Since then attention literacy has expanded and is discussed in a new article by Mark Pegrum and Agnieszka Palalas in the Canadian Journal of Learning and Technology, Attentional literacy as a new literacy: Helping students deal with digital disarray. They outline the challenge presented by the concept of digital disarray: the effects of today's information overload and the algorithm-controlled digital landscape that dominates our lives. They describe three components of digital disarray:

  • digital distraction is the overwhelming volume of news, updates, entertainment and social interaction that compete for our attention every day and often prevent us from focusing on any specific task.
  • digital disorder represents the abundance of misleading information, alternatives realities and conspiracy theories and how they have divided society on increasingly polarised tribal lines.
  • digital disconnection represents a growing disconnection between people with a growing trust in dangerous stereotypes and a lack of curiosity. People can have a strong online presence but lack interpersonal skills and an ability to connect with others outside their own sphere. The result perhaps of people being trapped in their own filter bubbles.

Many "new" literacies have been described in recent years (evidently an Irish review of the field identified 100 different models of digital literacies, see Brown 2017) but the authors suggest that attention literacy is an overarching literacy and a strategy to combat this notion of digital disarray. Attention is therefore a macroliteracy.

Arguing that today’s growing focus on digital literacies in education already serves as a partial response to digital disarray, this evidence-based position paper proposes the concept of attentional literacy as a macroliteracy which interweaves elements of now established literacies with the emerging educational discourse of mindfulness.Through attentional literacy, students may gain awareness of how to focus their attention intentionally on the self, relationships with others, and the informational environment, resulting in a more considered approach to learning coupled with an appreciation of multiple shifting perspectives.

Learning to focus and filter out the digital distractions involves not simply switching off your digital devices but learning to concentrate your mind on one task and being able to approach a topic without preconceptions and biases.
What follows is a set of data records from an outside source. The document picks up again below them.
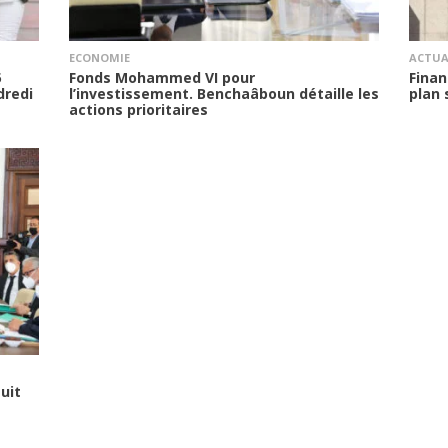
ECONOMIE
ACTUA
5
Fonds Mohammed VI pour
Finan
dredi
l’investissement. Benchaâboun détaille les
plan
actions prioritaires
uit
The authors see mindfulness as a key to developing this skill and suggest integrating elements of this in education. Their working definition of mindfulness is given as the mental capacity to pay attention intentionally and non-judgmentally to an object of choice while remaining aware of changing experiences and contexts. Whether or not the concept of mindfulness is the answer here, there is a case for more focus on rediscovering the benefits of silence, quiet reflection, deep reading and simply switching off the distractions. 
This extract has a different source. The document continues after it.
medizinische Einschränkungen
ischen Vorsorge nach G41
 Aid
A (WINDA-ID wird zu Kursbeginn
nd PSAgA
The problem is that most university courses today focus on efficiency and demands to fulfill learning outcomes as quickly as possible. Students want to earn their credits and get their qualifications and this leaves little time for a new kind of slow learning. True lifelong learning is a slow process and insights often take years to develop. We need to create more space for reflection and develop strategies for fostering deeper learning. Whether you call this mindfulness or something else we need to learn to step away from the torrent of distractions and think more about where we want to go.